Assignment: Rewrite the rows below, replacing "category" with "group" throughout and leaving everything else unchanged. Omit the pictures from your answer.

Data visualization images
***

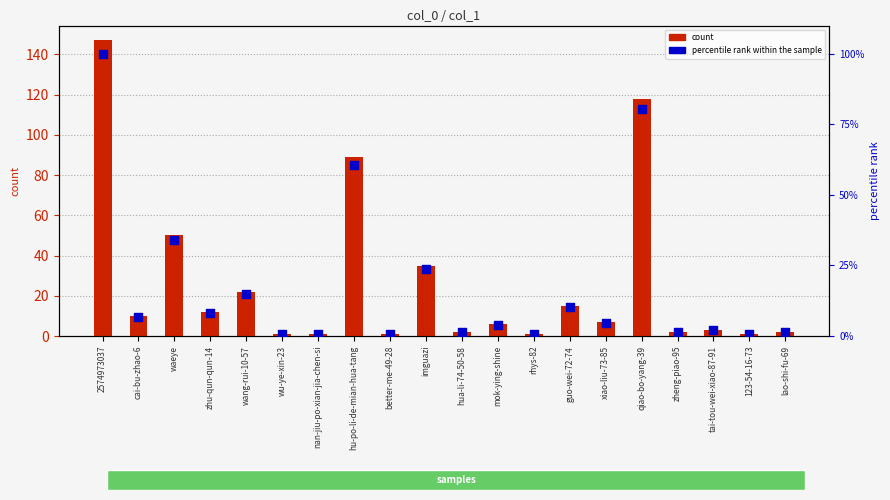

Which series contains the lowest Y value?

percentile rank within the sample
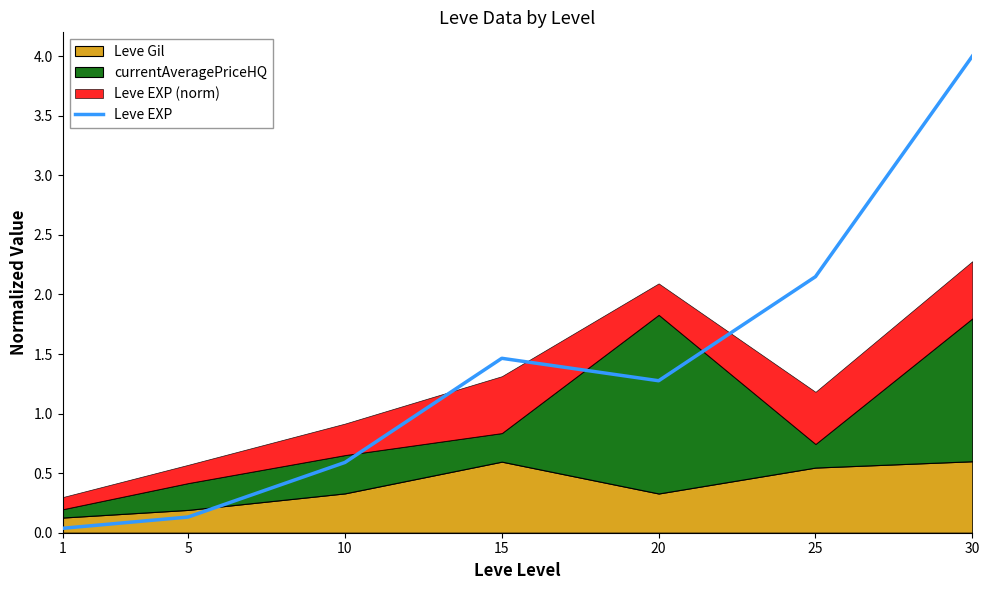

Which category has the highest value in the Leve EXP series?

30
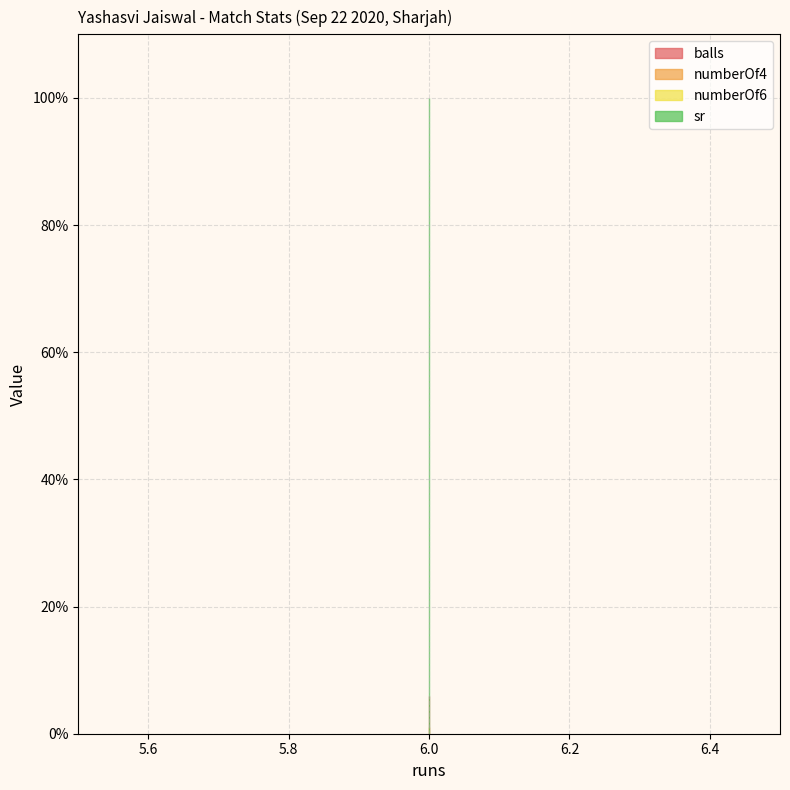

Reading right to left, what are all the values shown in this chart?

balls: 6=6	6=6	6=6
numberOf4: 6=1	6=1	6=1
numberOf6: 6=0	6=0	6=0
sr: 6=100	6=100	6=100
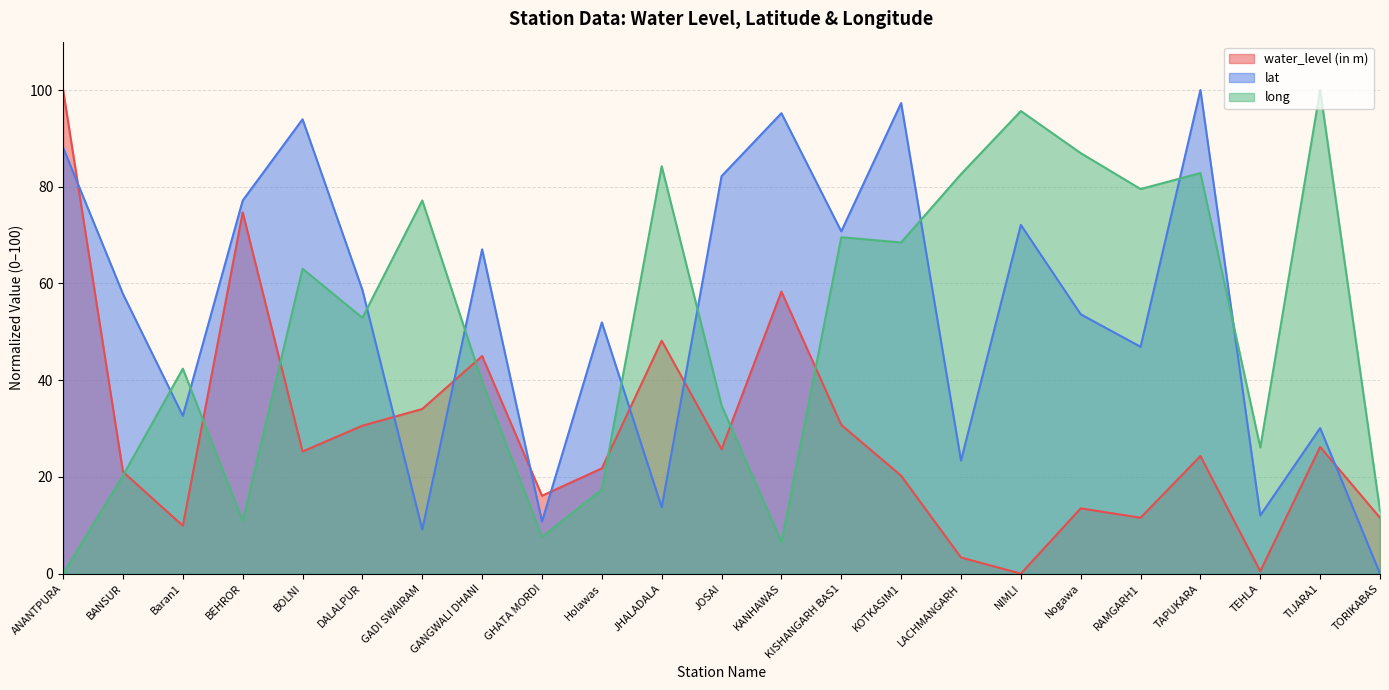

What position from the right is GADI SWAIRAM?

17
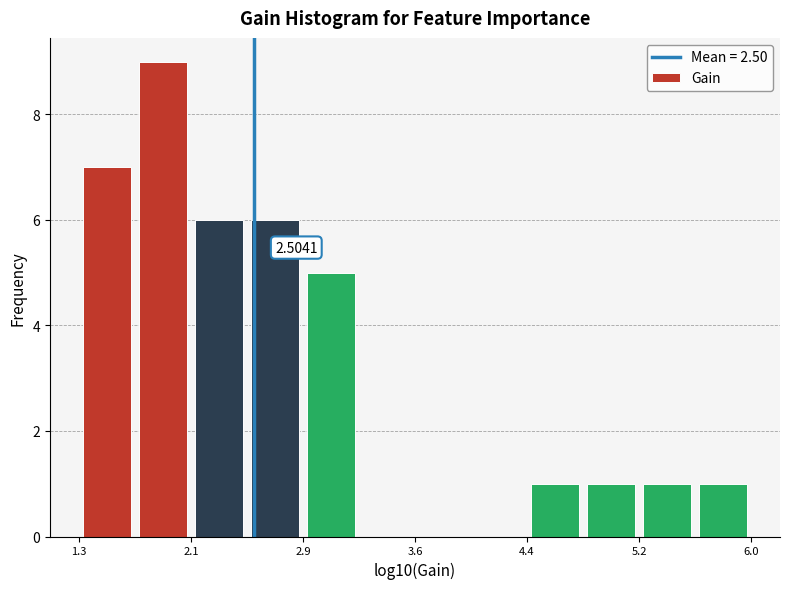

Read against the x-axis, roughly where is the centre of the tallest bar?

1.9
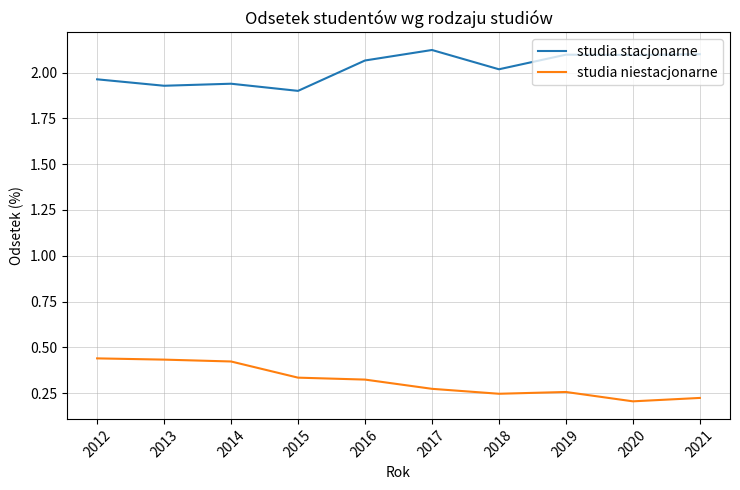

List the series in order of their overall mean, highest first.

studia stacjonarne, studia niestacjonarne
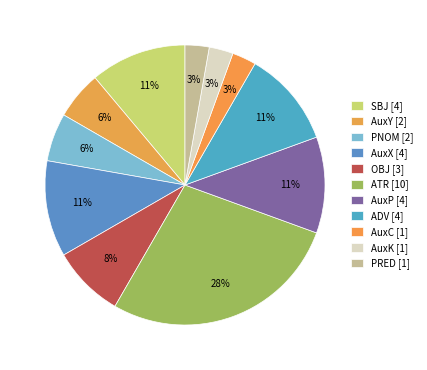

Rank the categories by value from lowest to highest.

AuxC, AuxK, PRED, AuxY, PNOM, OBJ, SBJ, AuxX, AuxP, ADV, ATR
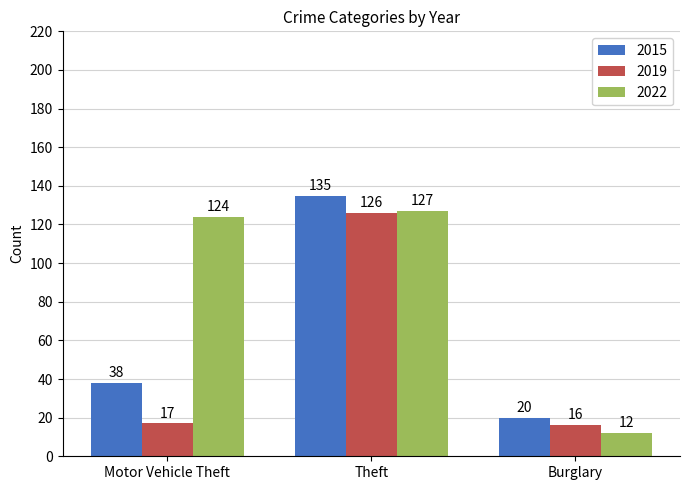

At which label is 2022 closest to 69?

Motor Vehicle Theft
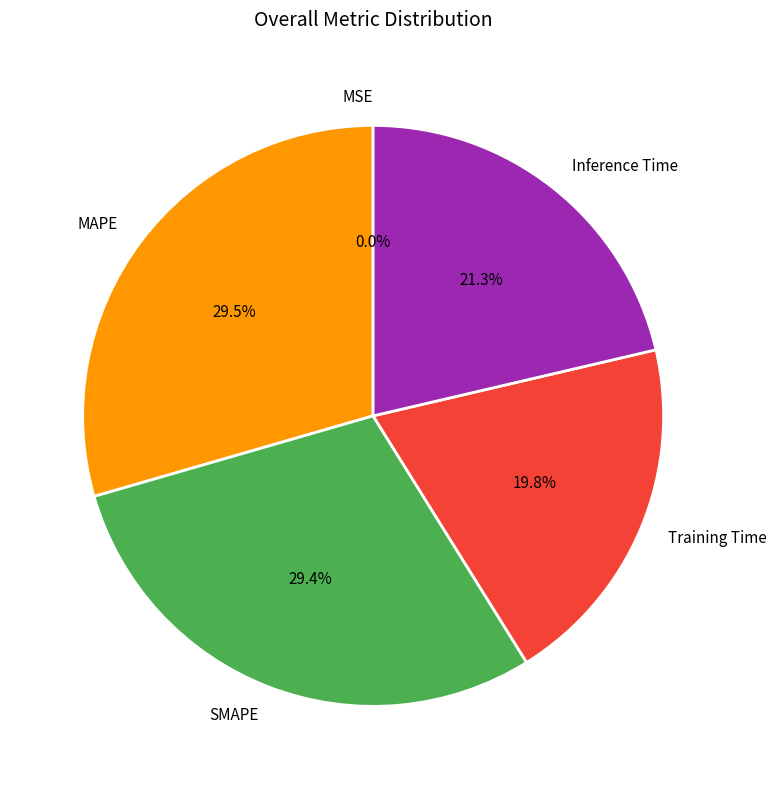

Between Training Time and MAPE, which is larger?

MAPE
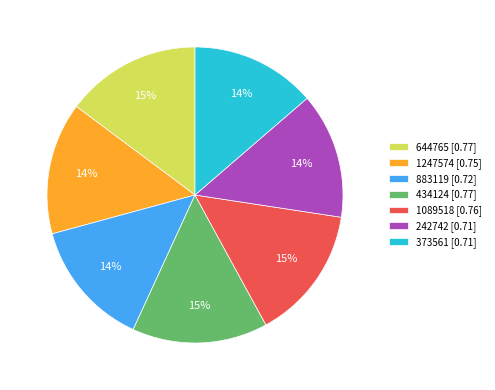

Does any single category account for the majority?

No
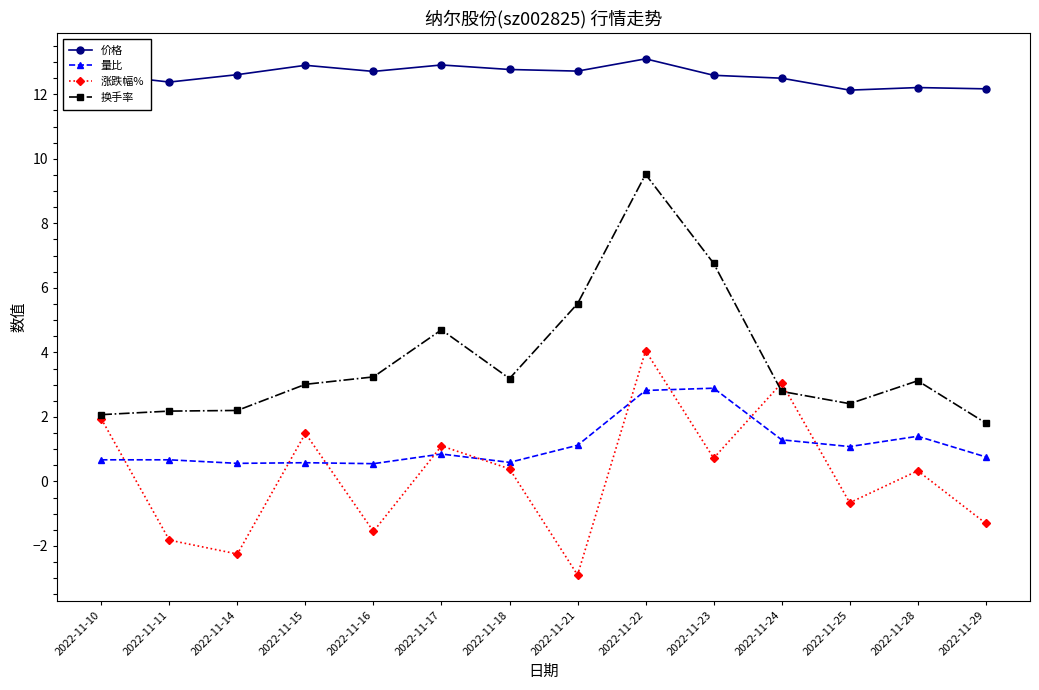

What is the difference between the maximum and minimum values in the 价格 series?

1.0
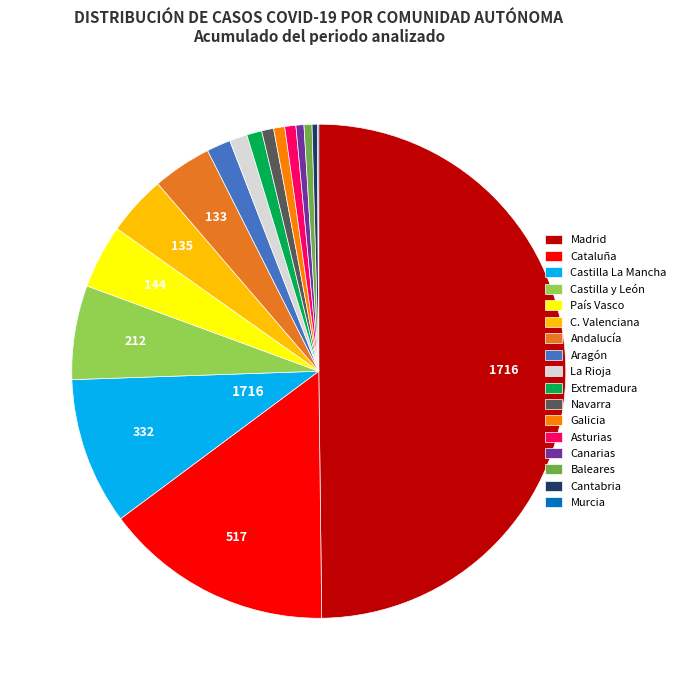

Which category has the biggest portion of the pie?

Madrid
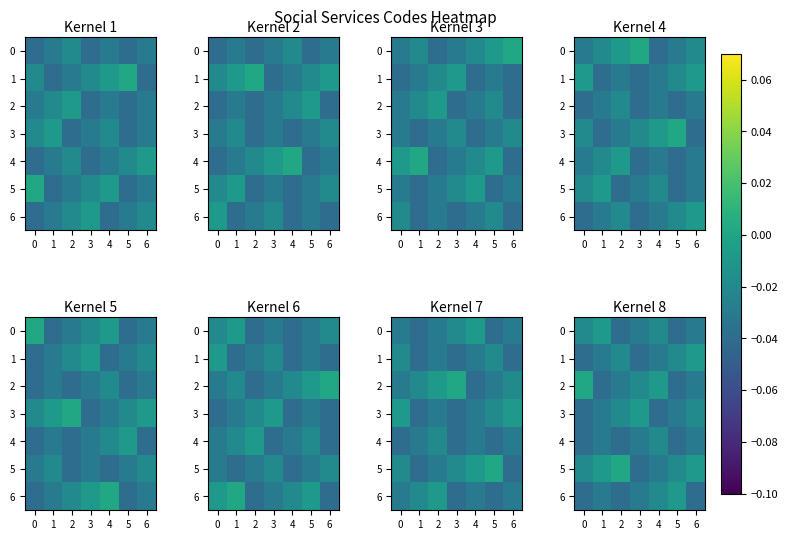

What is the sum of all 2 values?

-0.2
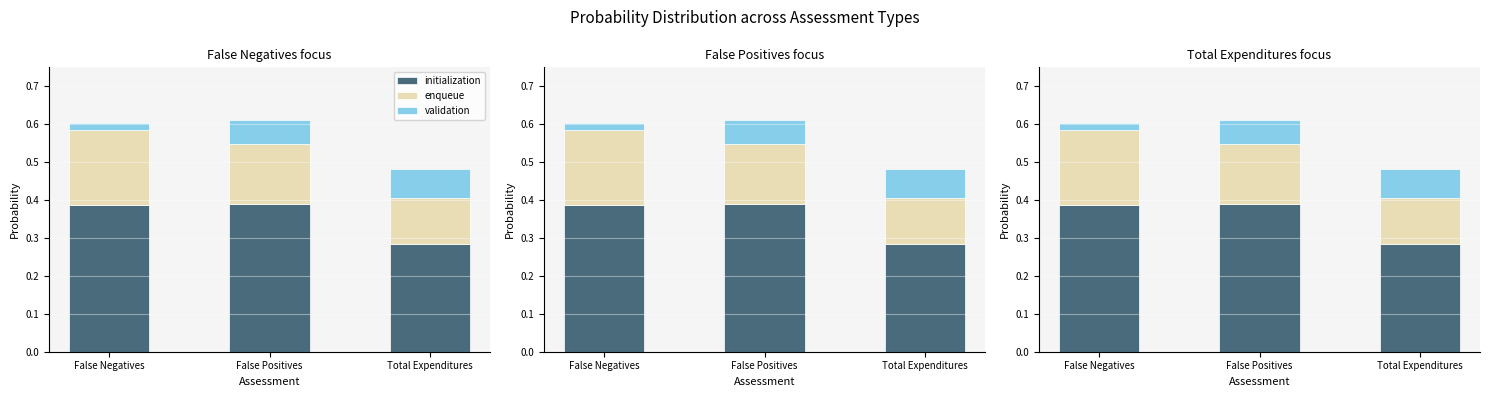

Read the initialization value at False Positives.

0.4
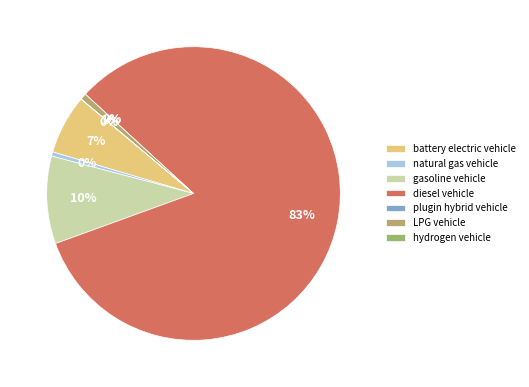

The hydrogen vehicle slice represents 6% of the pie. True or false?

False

***

Result for this exercise:
Which series contains the lowest Y value?

percentile rank within the sample

Which group has the highest value in the Leve EXP series?

30

Reading right to left, what are all the values shown in this chart?

balls: 6=6	6=6	6=6
numberOf4: 6=1	6=1	6=1
numberOf6: 6=0	6=0	6=0
sr: 6=100	6=100	6=100

What position from the right is GADI SWAIRAM?

17

Read against the x-axis, roughly where is the centre of the tallest bar?

1.9

List the series in order of their overall mean, highest first.

studia stacjonarne, studia niestacjonarne

Rank the categories by value from lowest to highest.

AuxC, AuxK, PRED, AuxY, PNOM, OBJ, SBJ, AuxX, AuxP, ADV, ATR

At which label is 2022 closest to 69?

Motor Vehicle Theft

Between Training Time and MAPE, which is larger?

MAPE

Does any single group account for the majority?

No

What is the difference between the maximum and minimum values in the 价格 series?

1.0

Which group has the biggest portion of the pie?

Madrid

What is the sum of all 2 values?

-0.2

Read the initialization value at False Positives.

0.4

The hydrogen vehicle slice represents 6% of the pie. True or false?

False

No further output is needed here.